▸ **Consignes de travail**
Prolongez le texte ci-dessous sur les Templiers au XIIe siècle, en reprenant juste après sa dernière phrase.

▸ **Texte fourni**
......
Helen Nicholson montre comment le nouvel ordre a été reçu dans la première moitié du XIIe siècle: critiqués par Hugo Peccator et Isaac de l’Étoile, encensés par Otton de Freising, le prieur Guy de la Grande Chartreuse et Simon de Saint-Bertin, les frères ont été dans l’ensemble acceptés par la chrétienté latine, voyant en eux des chevaliers religieux défendant les chrétiens. Comment sont-ils appréciés par les chrétiens non-latins? Marie-Anna Chevalier montre leurs avis contradictoires: valorisés ou même admirés par le moine arménien Housik (1229), Michel le Syrien et le prêtre arménien Grigor Yerets (v. 1156), ils sont contestés et dénigrés par le catholicos arménien Nersès Chnorhali, l’archevêque de Tarse Nersès de Lambrun et surtout par le roi d’Arménie Lewon Ier qui voit en eux un adversaire politique et militaire. Karl Borchardt souligne le faible nombre d’établissements templiers dans l’Empire au XIIe siècle et l’absence d’officiers templiers en Allemagne et en Lombardie. Enfin Luis Felipe Oliveira retrace l’essor de l’ordre au Portugal, après l’arrivée à Braga en 1128 de l’émissaire du maître, Raymond Bernard: Soure, Braga, Rio Frio et Tomar sont les principales maisons créées au XIIe siècle, la province étant dirigée par un magister, souvent étranger, de même que quelques commanderies.
Les traces matérielles de la présence templière font l’objet de la dernière partie de l’ouvrage. Jean Mesqui s’intéresse aux fortifications templières au XIIe siècle, tant au Proche-Orient que dans les terres de Reconquista. De nombreux croquis et photos montrent la variété des plans liés à l’assise naturelle ou à la préexistence de fortifications antérieures. Plans rectangulaires, chapelles castrales et longues salles en berceau brisé semblent caractériser les implantations templières du XIIe siècle. Parmi elles, la tour de Détroit, protégeant un passage obligé entre le Mont Carmel et le littoral, fait l’objet de l’étude de François Gilet, qui rappelle les descriptions du site par Jacques de Vitry, Walter Map, Michel le Syrien et le pèlerin Thietmar. À partir de 1218 la construction de Château‑Pèlerin (Atlit), occupé par les Templiers de 1220 à 1291, vient conforter la défense d’une route essentielle du pèlerinage. Vardit Schotter-Hallel donne une description de ce site archéologique situé sur une presqu’île et doué d’un excellent système de défense. Vincent Marchaisseau, Cédric Moulis, Cédric Roms et Pierre Testard font enfin le bilan des établissements templiers recensés pour le XIIe siècle en Champagne (21) et en Lorraine (5): la plupart sont situés le long des grandes voies fluviales et routières, font preuve d’une grande parenté architecturale, bénéficient de terres et de revenus, mais leur construction est souvent postérieure de 30 à 50 ans à leur acte de fondation.
......
▸ **Lignes de données**
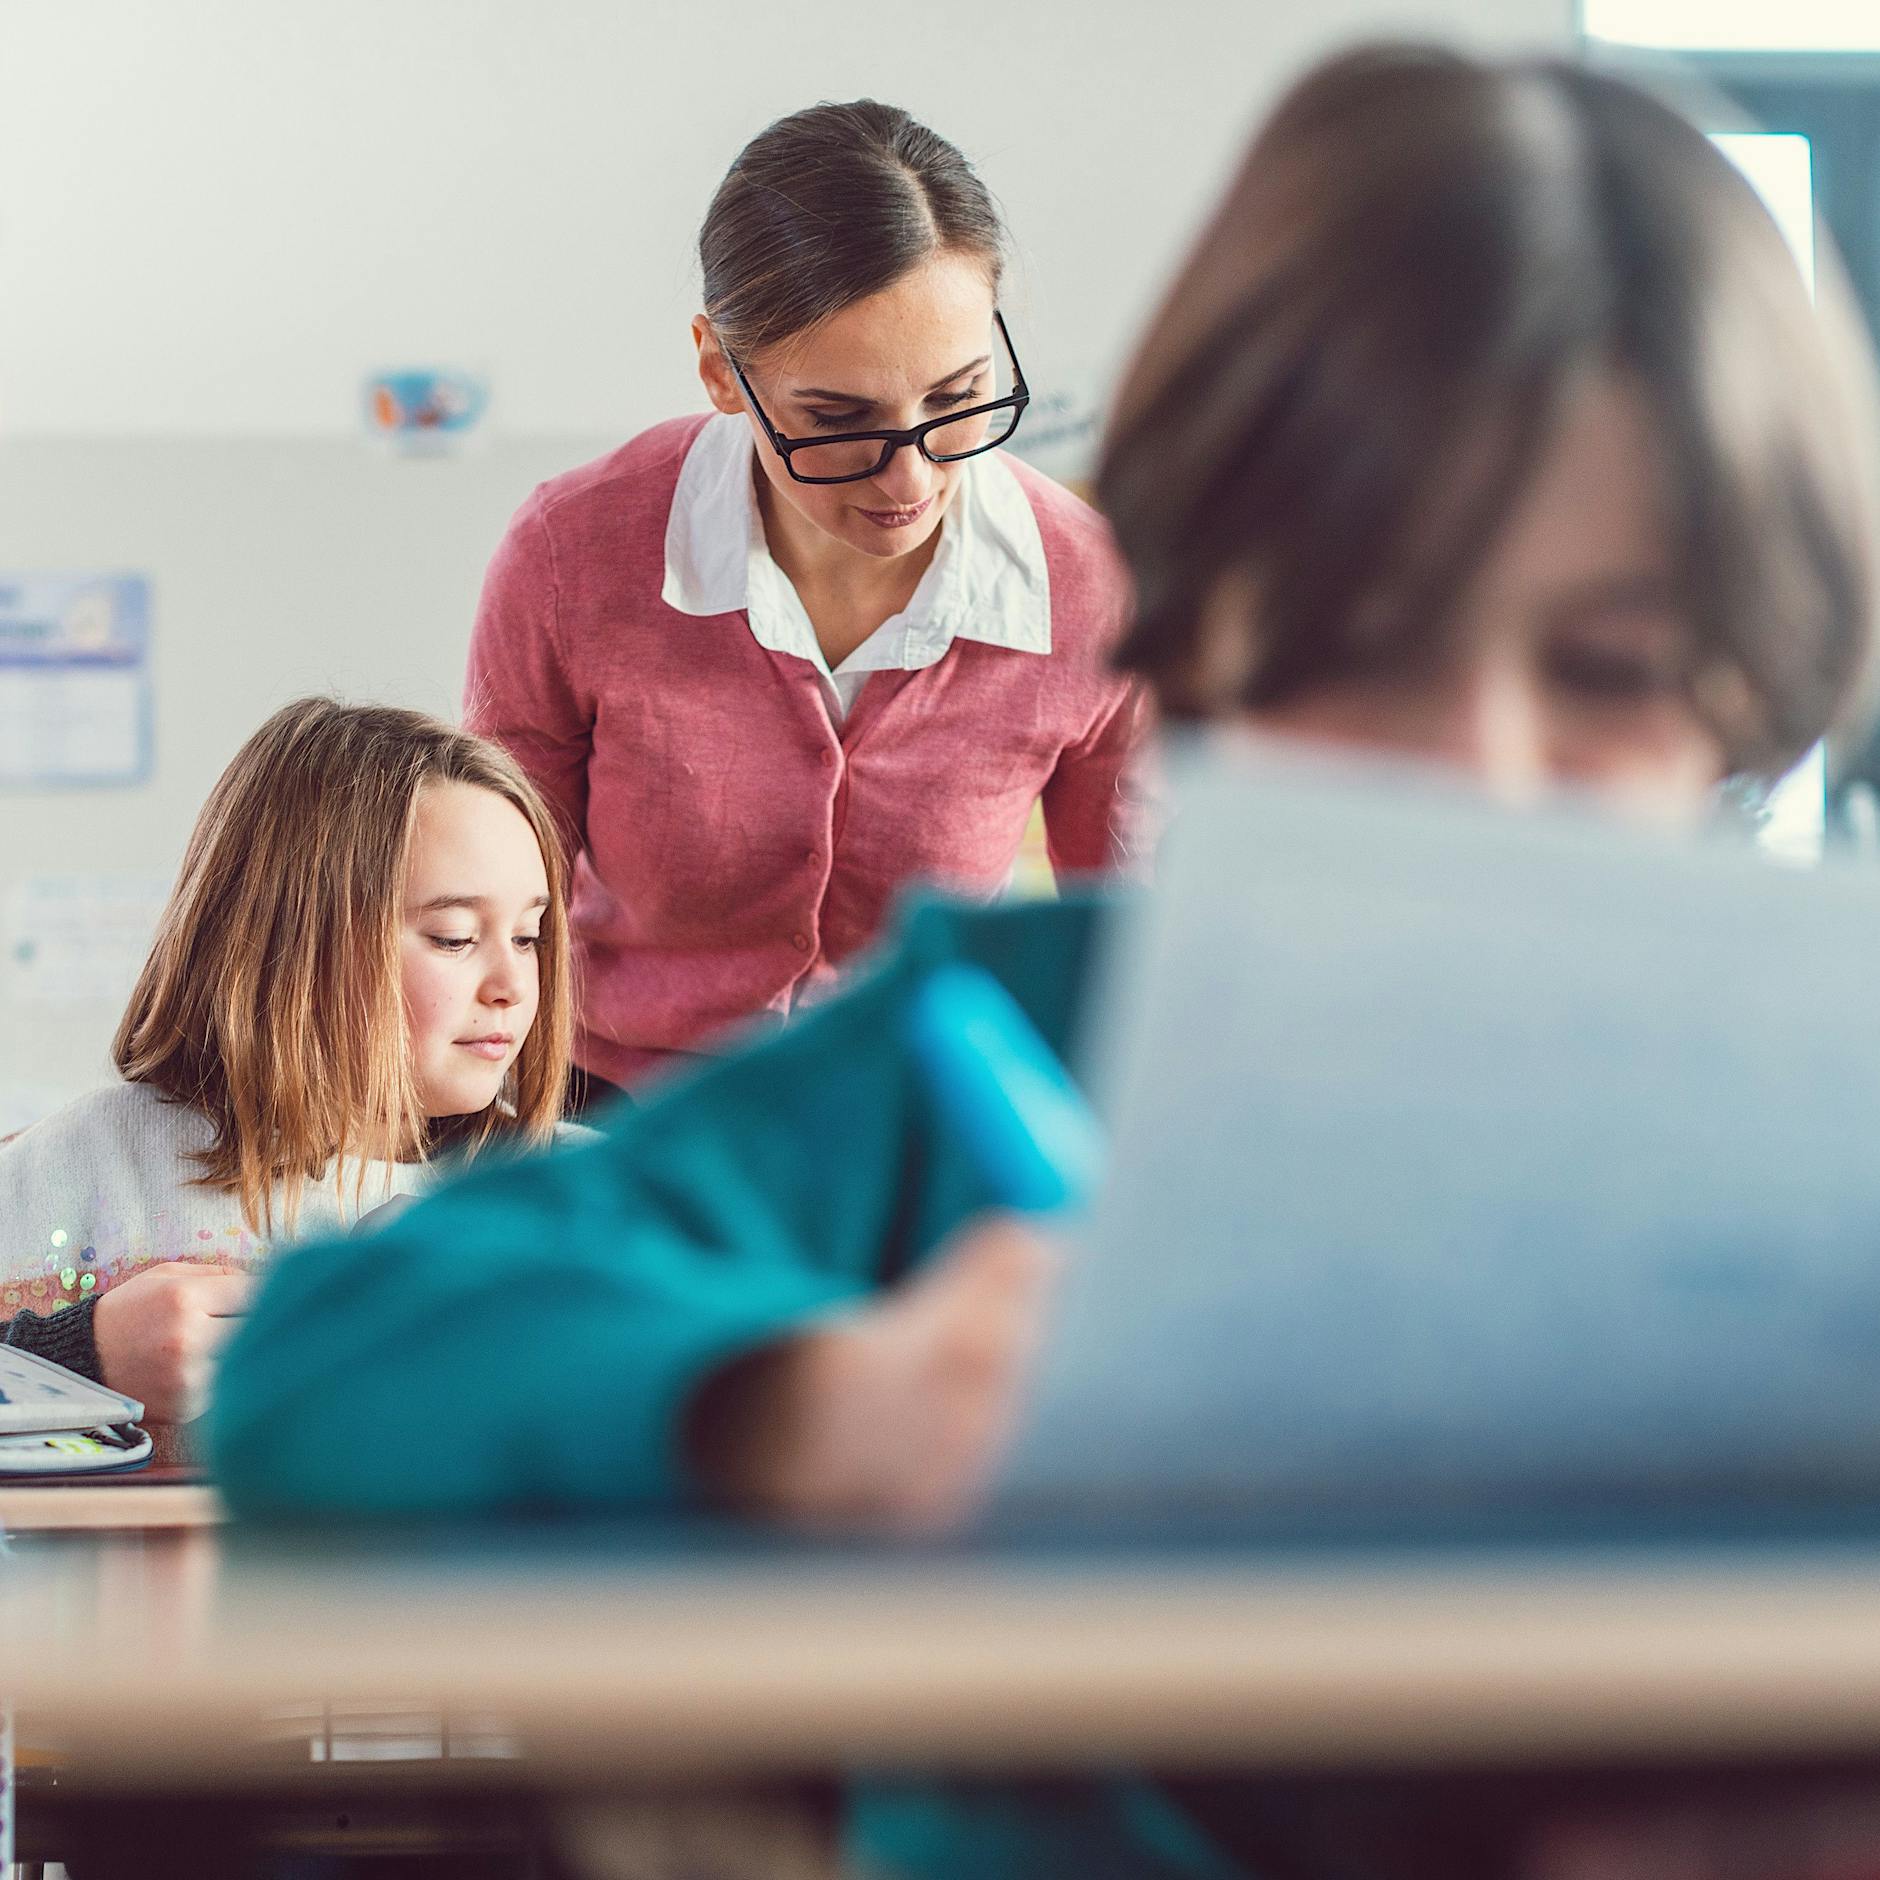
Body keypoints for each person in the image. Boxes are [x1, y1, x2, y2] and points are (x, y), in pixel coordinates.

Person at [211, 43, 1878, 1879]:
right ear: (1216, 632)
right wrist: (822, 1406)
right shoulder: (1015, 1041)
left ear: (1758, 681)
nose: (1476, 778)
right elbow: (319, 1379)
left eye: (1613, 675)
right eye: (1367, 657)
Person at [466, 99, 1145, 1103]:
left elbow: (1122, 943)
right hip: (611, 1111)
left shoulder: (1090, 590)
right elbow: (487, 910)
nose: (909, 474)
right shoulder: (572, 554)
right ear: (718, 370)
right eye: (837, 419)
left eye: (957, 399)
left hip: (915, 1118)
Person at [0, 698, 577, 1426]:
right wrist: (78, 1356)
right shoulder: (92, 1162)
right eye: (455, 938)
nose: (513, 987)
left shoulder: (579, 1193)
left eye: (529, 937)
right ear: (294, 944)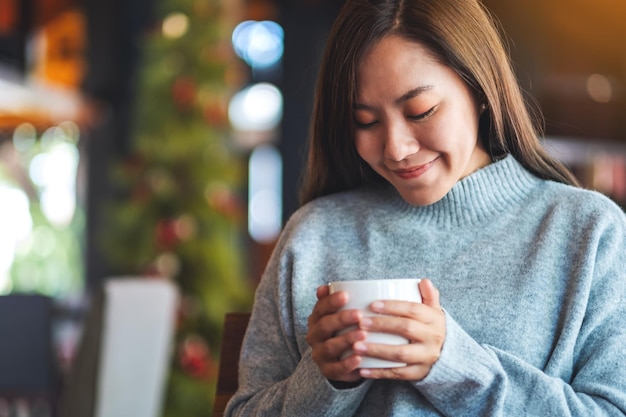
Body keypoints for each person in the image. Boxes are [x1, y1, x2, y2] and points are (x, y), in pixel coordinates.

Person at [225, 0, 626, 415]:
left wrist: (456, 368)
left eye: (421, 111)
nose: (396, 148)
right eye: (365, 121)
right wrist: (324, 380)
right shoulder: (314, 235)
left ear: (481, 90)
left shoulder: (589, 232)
......
▸ **Réponse**
Dans la conclusion du volume, Julien Théry revient sur les grands thèmes abordés dans l’ouvrage. Il montre que l’ordre du Temple représente un engagement hors du cadre clérical, une immixtion séculière dans les affaires d’Église, une combinaison des deux plus hauts idéaux de la société médiévale, clergie et chevalerie. Lorsqu’à la fin du XIIIe siècle les légistes de Philippe le Bel s’en prennent à l’ordre, ce n’est pas seulement parce qu’il s’agit d’une institution placée sous l’autorité directe du pape. Elle est pour eux un emblème de sacralité aristocratique, incompatible avec la nouvelle théocratie royale que tente de déployer Philippe le Bel.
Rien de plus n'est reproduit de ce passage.